Except the impact of all that feasting on nature's bounty will strike back long before the last tree or the last fish is gone, as we are beginning to find out.

Philip Fitzpatrick

Human beings, especially political ones, are illogical and stupid Lindsay. Take Australia's actions on climate change for instance:

"Australia’s farcical climate policy: market forces to cut emissions and subsidies to destroy carbon sinks by Richard Denniss

Our federal government pays some people to protect native forests, while state governments pay others to cut them down

The climate crisis often gets blamed on market failure, but government failure plays a pretty big role as well. Not only do Australian governments spend more than $11.6bn a year subsidising fossil fuels, at the same time the federal government spends billions paying some landholders to grow more trees, state governments perversely continue to subsidise the logging of native forests. I’m not sure that’s what people mean by the circular economy.

While successive governments have spent billions subsidising research into carbon capture and storage (CCS), the really inconvenient truth is the most effective CCS technology is the humble tree. It’s low cost, low risk and ready to roll. Trees quite literally suck carbon dioxide out of the air and store it safely in their trunks and their roots. And as if that’s not a cool invention, trees throw in water filtration and native species habitat “services” for free. If Elon Musk had invented the tree, he’d be a trillionaire by now.

But despite all the talk of doing everything we can to tackle the climate crisis, in reality our state governments are still spending our money to subsidise the logging of native forests. Last year alone Victorian taxpayers spent $18m propping up state-owned logging operations. Those subsidies are expected to balloon out to $192m in total by 2030. According to the publicly owned VicForest’s own business plan for 2015-16: “Timber harvesting operations in the East Gippsland Forest Management Area have not been profitable for VicForests for many years.” Tasmania and NSW forestry receive similarly eye-watering subsidies.

Most of the trees from native forests logging get turned into woodchips to make paper. But while there are lots of substitutes for native forest woodchips, there is no substitute for our remaining native forest habitats which are literally the only places on earth that countless species can live. And those same forests are the only places on earth that can filter and purify the water that runs into the dams that provide most of our drinking water.

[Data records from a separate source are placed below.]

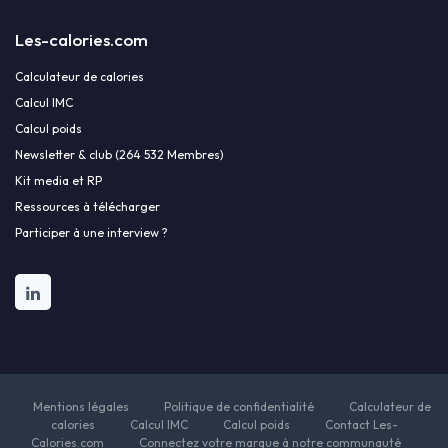
Les-calories.com
Calculateur de calories
Calcul IMC
Calcul poids
Newsletter & club (264 532 Membres)
Kit media et RP
Ressources à télécharger
Participer à une interview ?
Mentions légales
Politique de confidentialité
Calculateur de
calories
Calcul IMC
Calcul poids
Contact Les-
Calories.com
Connectez votre marque à notre communauté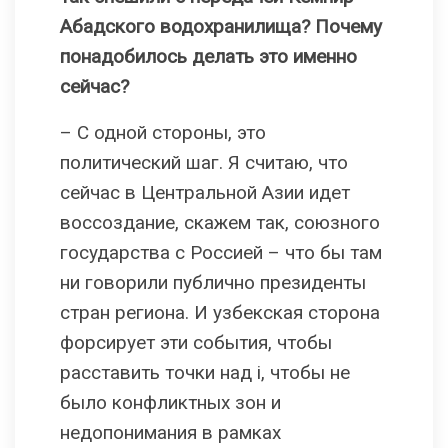
Абадского водохранилища? Почему
понадобилось делать это именно
сейчас?
– С одной стороны, это
политический шаг. Я считаю, что
сейчас в Центральной Азии идет
воссоздание, скажем так, союзного
государства с Россией – что бы там
ни говорили публично президенты
стран региона. И узбекская сторона
форсирует эти события, чтобы
расставить точки над i, чтобы не
было конфликтных зон и
недопонимания в рамках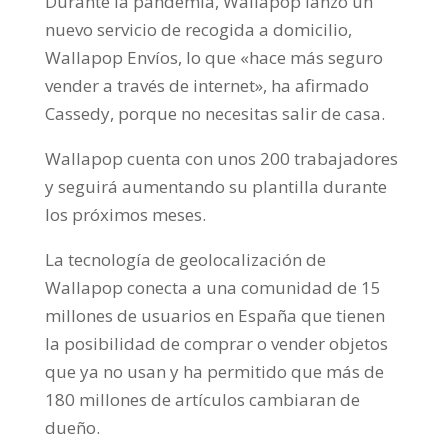
Durante la pandemia, Wallapop lanzó un
nuevo servicio de recogida a domicilio,
Wallapop Envíos, lo que «hace más seguro
vender a través de internet», ha afirmado
Cassedy, porque no necesitas salir de casa.
Wallapop cuenta con unos 200 trabajadores
y seguirá aumentando su plantilla durante
los próximos meses.
La tecnología de geolocalización de
Wallapop conecta a una comunidad de 15
millones de usuarios en España que tienen
la posibilidad de comprar o vender objetos
que ya no usan y ha permitido que más de
180 millones de artículos cambiaran de
dueño.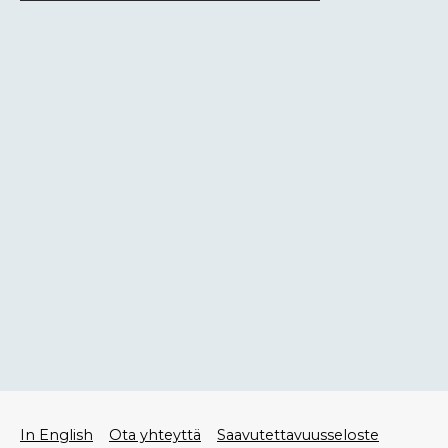
Alatunniste
In English
Ota yhteyttä
Saavutettavuusseloste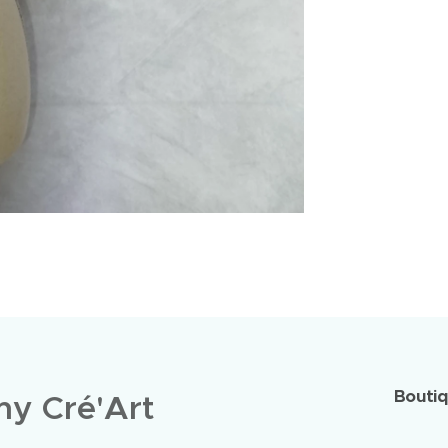
Bouti
y Cré'Art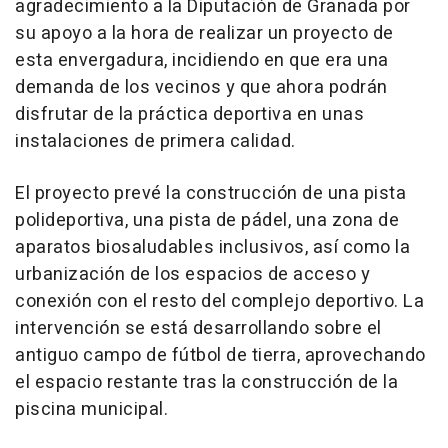
agradecimiento a la Diputación de Granada por
su apoyo a la hora de realizar un proyecto de
esta envergadura, incidiendo en que era una
demanda de los vecinos y que ahora podrán
disfrutar de la práctica deportiva en unas
instalaciones de primera calidad.
El proyecto prevé la construcción de una pista
polideportiva, una pista de pádel, una zona de
aparatos biosaludables inclusivos, así como la
urbanización de los espacios de acceso y
conexión con el resto del complejo deportivo. La
intervención se está desarrollando sobre el
antiguo campo de fútbol de tierra, aprovechando
el espacio restante tras la construcción de la
piscina municipal.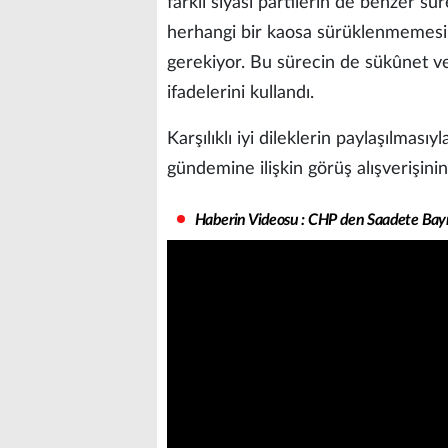
farklı siyasi partilerin de benzer sür
herhangi bir kaosa sürüklenmemesi i
gerekiyor. Bu sürecin de sükûnet ve
ifadelerini kullandı.
Karşılıklı iyi dileklerin paylaşılmas
gündemine ilişkin görüş alışverişini
Haberin Videosu : CHP den Saadete Ba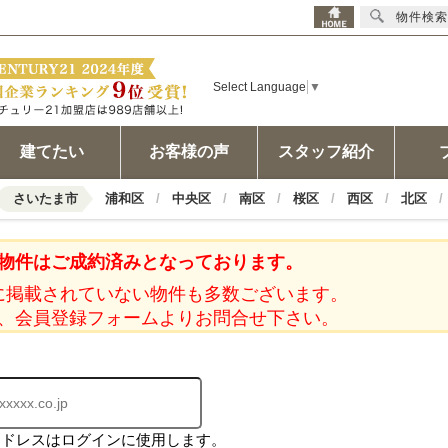
物件検索
Select Language
▼
建てたい
お客様の声
スタッフ紹介
さいたま市
浦和区
中央区
南区
桜区
西区
北区
物件はご成約済みとなっております。
に掲載されていない物件も多数ございます。
、会員登録フォームよりお問合せ下さい。
アドレスはログインに使用します。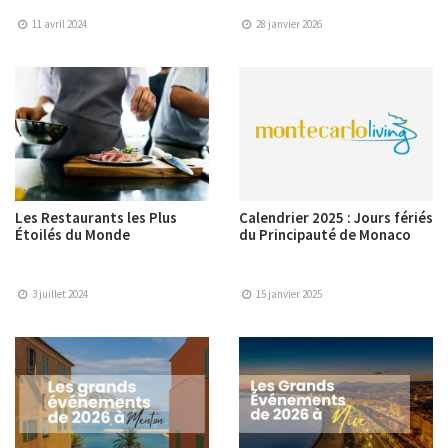
11 avril 2024
28 janvier 2026
Les Restaurants les Plus
Calendrier 2025 : Jours fériés
Étoilés du Monde
du Principauté de Monaco
3 juillet 2024
15 janvier 2025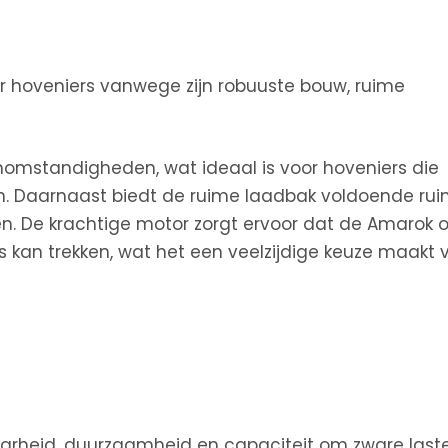
r hoveniers vanwege zijn robuuste bouw, ruime
nomstandigheden, wat ideaal is voor hoveniers die
en. Daarnaast biedt de ruime laadbak voldoende ru
n. De krachtige motor zorgt ervoor dat de Amarok 
an trekken, wat het een veelzijdige keuze maakt 
aarheid, duurzaamheid en capaciteit om zware last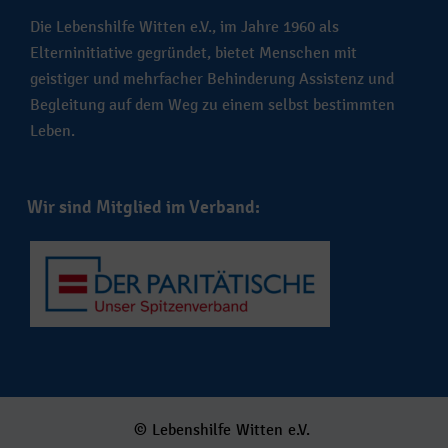
Die Lebenshilfe Witten e.V., im Jahre 1960 als
Elterninitiative gegründet, bietet Menschen mit
geistiger und mehrfacher Behinderung Assistenz und
Begleitung auf dem Weg zu einem selbst bestimmten
Leben.
Wir sind Mitglied im Verband:
© Lebenshilfe Witten e.V.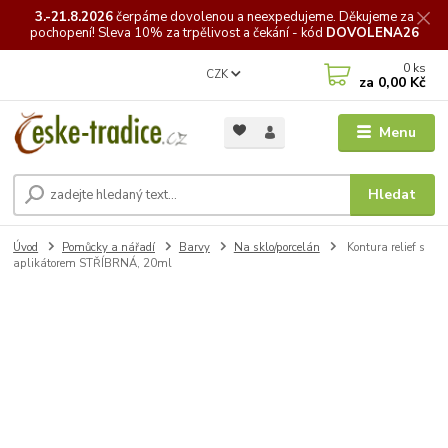
3.-21.8.2026
čerpáme
dovolenou a neexpedujeme. Děkujeme za
pochopení! Sleva 10% za trpělivost a čekání - kód
DOVOLENA26
0
ks
CZK
za
0,00 Kč
Menu
Hledat
Úvod
Pomůcky a nářadí
Barvy
Na sklo/porcelán
Kontura relief s
aplikátorem STŘÍBRNÁ, 20ml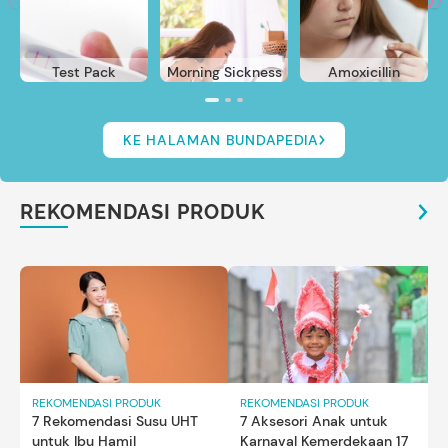
Test Pack
Morning Sickness
Amoxicillin
KE HALAMAN BUNDAPEDIA
REKOMENDASI PRODUK
REKOMENDASI PRODUK
REKOMENDASI PRODUK
7 Rekomendasi Susu UHT
7 Aksesori Anak untuk
untuk Ibu Hamil
Karnaval Kemerdekaan 17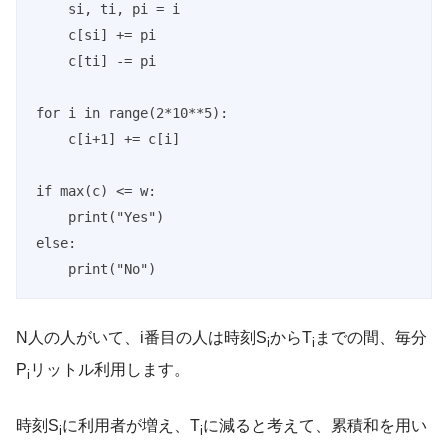
    si, ti, pi = i

    c[si] += pi

    c[ti] -= pi

for i in range(2*10**5):

    c[i+1] += c[i]

if max(c) <= w:

    print("Yes")

else:

    print("No")
N人の人がいて、i番目の人は時刻S
からT
までの間、毎分
i
i
P
リットル利用します。
i
時刻S
に利用者が増え、T
に減ると考えて、累積和を用い
i
i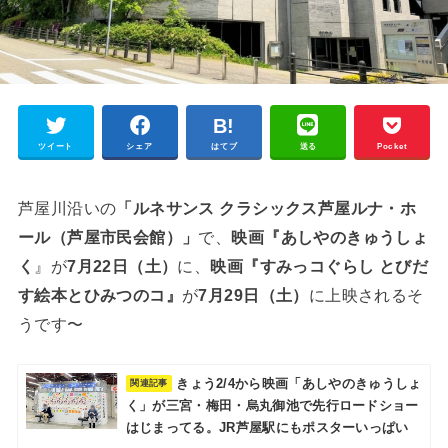
ツイート
シェア
はてブ
送る
Pocket
芦屋川沿いの
「ルネサンス クラシックス芦屋ルナ・ホ
ール（芦屋市民会館）」
で、
映画『あしやのきゅうしょ
く
』が
7月22日（土）
に、
映画『すみっコぐらし とびだ
す絵本とひみつのコ』
が
7月29日（土）
に上映されるそ
うです〜
きょう2/4から映画「あしやのきゅうしょ
く」が三宮・梅田・烏丸御池で先行ロードショー
はじまってる。JR芦屋駅にもポスターいっぱい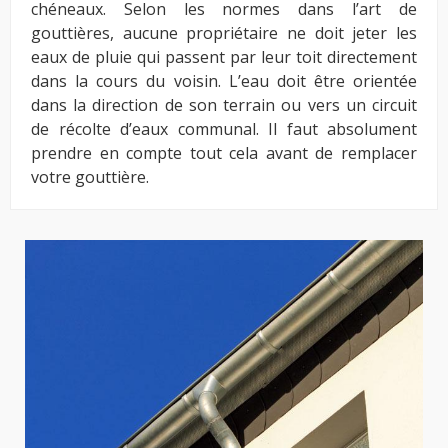
chéneaux. Selon les normes dans l’art de
gouttières, aucune propriétaire ne doit jeter les
eaux de pluie qui passent par leur toit directement
dans la cours du voisin. L’eau doit être orientée
dans la direction de son terrain ou vers un circuit
de récolte d’eaux communal. Il faut absolument
prendre en compte tout cela avant de remplacer
votre gouttière.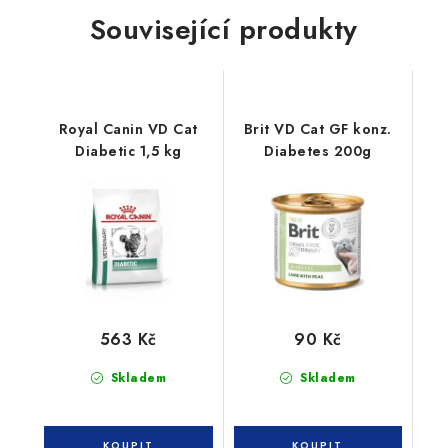
Související produkty
Royal Canin VD Cat
Brit VD Cat GF konz.
Diabetic 1,5 kg
Diabetes 200g
563 Kč
90 Kč
Skladem
Skladem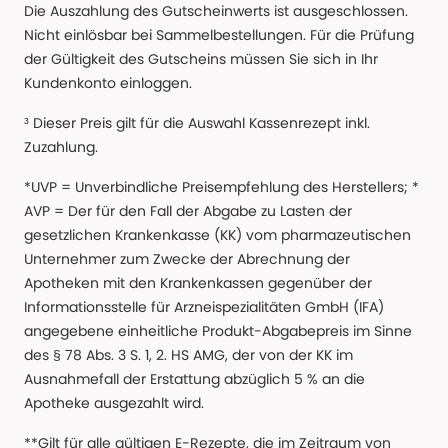
Die Auszahlung des Gutscheinwerts ist ausgeschlossen.
Nicht einlösbar bei Sammelbestellungen. Für die Prüfung
der Gültigkeit des Gutscheins müssen Sie sich in Ihr
Kundenkonto einloggen.
³ Dieser Preis gilt für die Auswahl Kassenrezept inkl.
Zuzahlung.
*UVP = Unverbindliche Preisempfehlung des Herstellers; *
AVP = Der für den Fall der Abgabe zu Lasten der
gesetzlichen Krankenkasse (KK) vom pharmazeutischen
Unternehmer zum Zwecke der Abrechnung der
Apotheken mit den Krankenkassen gegenüber der
Informationsstelle für Arzneispezialitäten GmbH (IFA)
angegebene einheitliche Produkt-Abgabepreis im Sinne
des § 78 Abs. 3 S. 1, 2. HS AMG, der von der KK im
Ausnahmefall der Erstattung abzüglich 5 % an die
Apotheke ausgezahlt wird.
**Gilt für alle gültigen E-Rezepte, die im Zeitraum von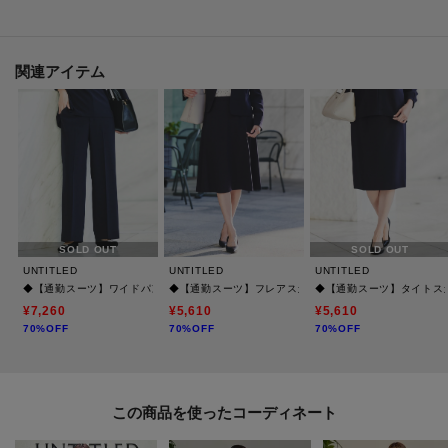
【仕様】
・ポケット数：横×2 後ろ×2
関連アイテム
・前ファスナー
・ウエスト後ろゴム
・裏地あり
※グレージュ（050）はやや透け感があります。
SOLD OUT
SOLD OUT
※照明の関係により、実際よりも色味が違って見える場合があります。ま
UNTITLED
UNTITLED
UNTITLED
た、パソコン・スマートフォンなどの環境により、若干製品と画像のカラー
◆【通勤スーツ】ワイドパンツ
◆【通勤スーツ】フレアスカート
◆【通勤スーツ】タイトス
が異なる場合もございます。
¥7,260
¥5,610
¥5,610
70%OFF
70%OFF
70%OFF
モデル情報：身長163cm B80 W59 H82 着用サイズ：02（M）
この商品を使った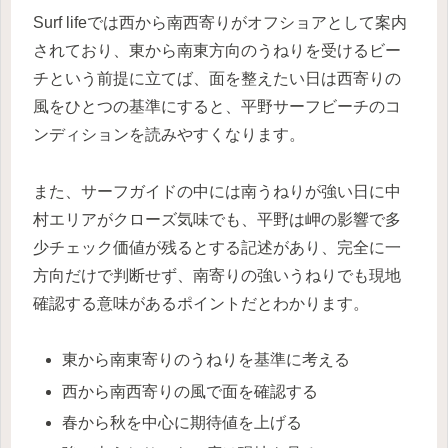
Surf lifeでは西から南西寄りがオフショアとして案内
されており、東から南東方向のうねりを受けるビー
チという前提に立てば、面を整えたい日は西寄りの
風をひとつの基準にすると、平野サーフビーチのコ
ンディションを読みやすくなります。
また、サーフガイドの中には南うねりが強い日に中
村エリアがクローズ気味でも、平野は岬の影響で多
少チェック価値が残るとする記述があり、完全に一
方向だけで判断せず、南寄りの強いうねりでも現地
確認する意味があるポイントだとわかります。
東から南東寄りのうねりを基準に考える
西から南西寄りの風で面を確認する
春から秋を中心に期待値を上げる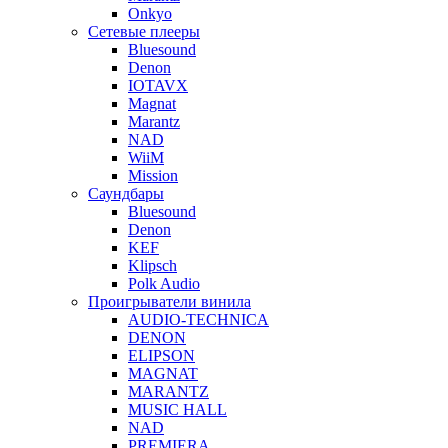
Onkyo
Сетевые плееры
Bluesound
Denon
IOTAVX
Magnat
Marantz
NAD
WiiM
Mission
Саундбары
Bluesound
Denon
KEF
Klipsch
Polk Audio
Проигрыватели винила
AUDIO-TECHNICA
DENON
ELIPSON
MAGNAT
MARANTZ
MUSIC HALL
NAD
PREMIERA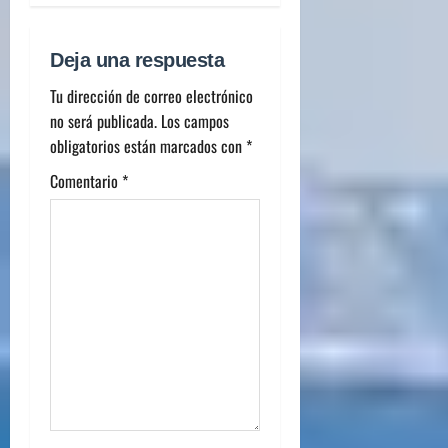
Deja una respuesta
Tu dirección de correo electrónico
no será publicada.
Los campos
obligatorios están marcados con
*
Comentario
*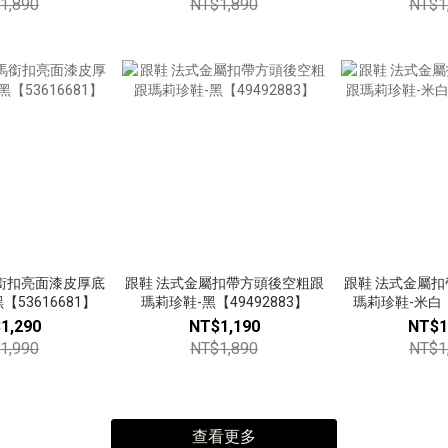
1,890
NT$1,890
NT$1
銜扣亮面漆皮厚底
跟鞋 法式金屬扣帶方頭後空粗跟
跟鞋 法式金屬
53616681】
瑪莉珍鞋-黑【49492883】
瑪莉珍鞋-米白【
1,290
NT$1,190
NT$1
1,990
NT$1,890
NT$1
查看更多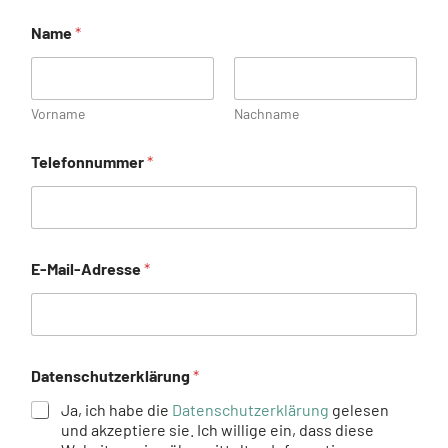
Name
*
Vorname
Nachname
Telefonnummer
*
E-Mail-Adresse
*
Datenschutzerklärung
*
Ja, ich habe die
Datenschutzerklärung
gelesen
und akzeptiere sie. Ich willige ein, dass diese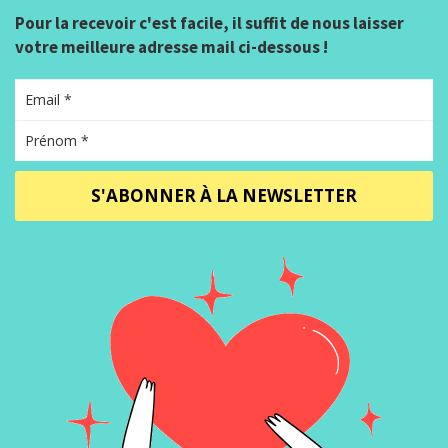
Pour la recevoir c'est facile, il suffit de nous laisser
votre meilleure adresse mail ci-dessous !
S'ABONNER À LA NEWSLETTER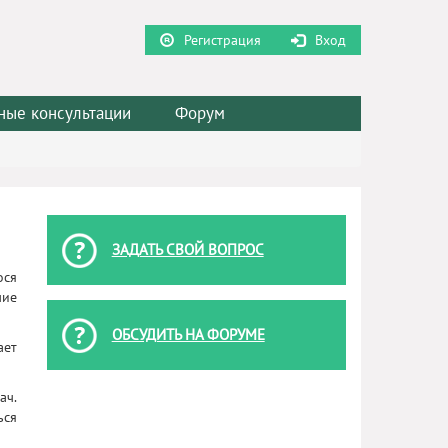
Регистрация
Вход
ные консультации
Форум
ЗАДАТЬ СВОЙ ВОПРОС
ося
чие
ОБСУДИТЬ НА ФОРУМЕ
ает
ач.
ься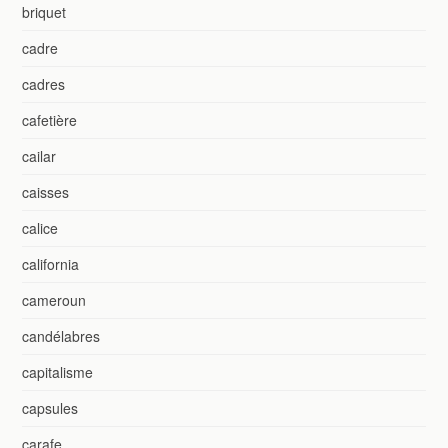
briquet
cadre
cadres
cafetière
cailar
caisses
calice
california
cameroun
candélabres
capitalisme
capsules
carafe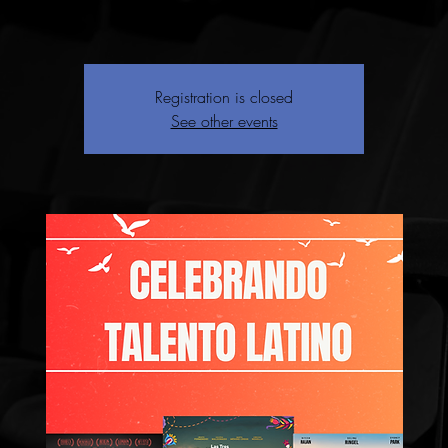
Registration is closed
See other events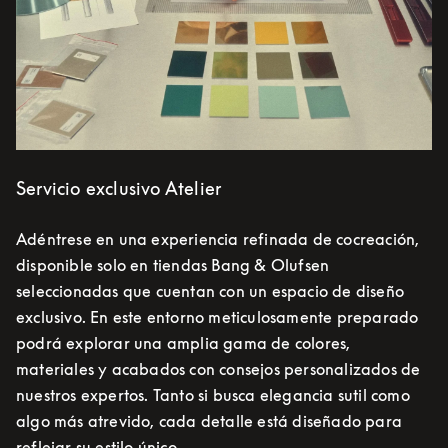
Servicio exclusivo Atelier
Adéntrese en una experiencia refinada de cocreación,
disponible solo en tiendas Bang & Olufsen
seleccionadas que cuentan con un espacio de diseño
exclusivo. En este entorno meticulosamente preparado
podrá explorar una amplia gama de colores,
materiales y acabados con consejos personalizados de
nuestros expertos. Tanto si busca elegancia sutil como
algo más atrevido, cada detalle está diseñado para
reflejar su estilo único.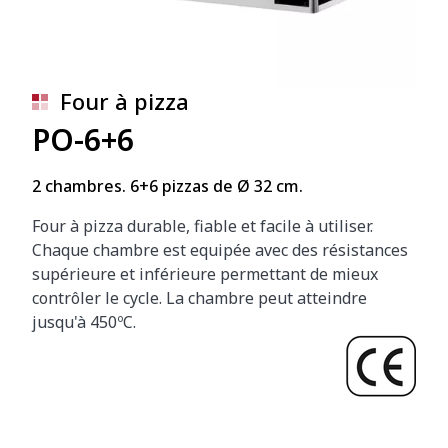
Four à pizza
PO-6+6
2 chambres. 6+6 pizzas de Ø 32 cm.
Four à pizza durable, fiable et facile à utiliser.
Chaque chambre est equipée avec des résistances
supérieure et inférieure permettant de mieux
contrôler le cycle. La chambre peut atteindre
jusqu'à 450ºC.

The former and current federal governments have committed up to $4.5bn to encourage some farmers to “avoid deforestation” and “induce regeneration” of trees on their land. But while preventing further land clearing and encouraging better land management is a great idea, there is strong evidence that there’s a lot fewer new trees in the landscape than some farmers and the government are claiming."

Lindsay F Bond

Catch up! Sad, indescribably sad, logging is but one problem.
According to Inger Andersen, executive director of the UN Environment Programme, "Today one million species are at risk of extinction," she said. "And the unsustainable, illegal and unregulated use of species is a large part of the problem.
See: https://www.bbc.com/news/science-environment-62094405

Lindsay F Bond

Coming to the Pacific Islands, not only PNG?
Despair is not disappearing. So many eyes look for round logs.